Global inflation fear spreads
Inflation worries are now gripping global markets, after figures showed that the Chinese economy grew at a faster than expected clip in the final months of 2010, while a key manufacturing index pointed to rising cost pressures in the United States.
Commodity prices have soared in recent months, after the US Federal Reserve's decision to launch an additional $US600 bond buying program, known as QE2. Many emerging countries complain that this policy – which has resulted in steep rises in food and fuel prices – has left them battling severe domestic inflationary problems, as well as swelling asset price bubbles.
Official figures showed the Chinese economy expanded at an annual rate of 9.8 per cent in the final quarter of 2010, stoking fears that Beijing would be forced to raise interest rates to subdue an overheating economy.
Although consumer price inflation eased to 4.6 per cent in December, this was seen as a temporary decline. Price pressures – particularly for politically sensitive food prices – are continuing to mount.
Beijing has raised interest rates twice, and ordered banks to increase the level of reserves they hold with the central bank, as well as imposing price controls on some staple goods in an effort to combat rising inflation.
But markets are worried that Beijing will ramp up its tightening measures in order to combat inflation, and that this could cause economic activity to slow sharply.
At the same time, the closely-watched Philadelphia Federal Reserve manufacturing index pointed to mounting US price pressures.

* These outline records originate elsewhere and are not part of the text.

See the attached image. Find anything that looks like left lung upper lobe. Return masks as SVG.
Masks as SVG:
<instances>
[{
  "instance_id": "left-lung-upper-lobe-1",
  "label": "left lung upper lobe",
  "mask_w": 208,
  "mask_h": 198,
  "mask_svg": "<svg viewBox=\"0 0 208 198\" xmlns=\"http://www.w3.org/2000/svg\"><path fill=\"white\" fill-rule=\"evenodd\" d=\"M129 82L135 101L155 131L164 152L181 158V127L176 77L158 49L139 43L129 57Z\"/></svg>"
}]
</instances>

According to the index, 54 per cent of the firms surveyed reported they faced higher prices for inputs, compared with 52 per cent the previous month. The index of prices paid increased by 6 points in January, bringing its total rise to 42 points over the past four months.
The index also showed that businesses were having some success in passing these higher costs on to their customers, with 26 per cent of firms reporting increases in prices, and 9 per cent reporting decreases. The index of prices received rose by 8 points in the month, its second consecutive rise.
Concerns that global inflationary pressures are rising have also pushed US interest rates higher, with the yield on the benchmark 10-year bond climbing to 3.46 per cent, the highest level since January 9.
But while bond markets may fear the reappearance of inflation, US workers are unlikely to be able to demand higher wages because unemployment has remained stubbornly high. As a result, US inflation is likely to remain subdued.
This means that US households, which are also facing steep increases in their food and energy bills, will have little choice but to cut back on how much food and fuel they consume, or to cut back their spending in other areas in order to compensate for higher food and fuel costs.
At the same time, the rise in long-term interest rates in the wake of the US central bank's bond-buying program has left consumers, businesses as well as local and state governments facing higher borrowing costs. And higher interest rates have made banks more wary about lending to debt-laden consumers.
The US Fed had hoped that its bond buying program would boost share prices, and that consumers – feeling increasingly wealthy – would spend more. Instead, inflation worries have pushed up interest rates, and left US consumers and businesses shouldering an additional burden.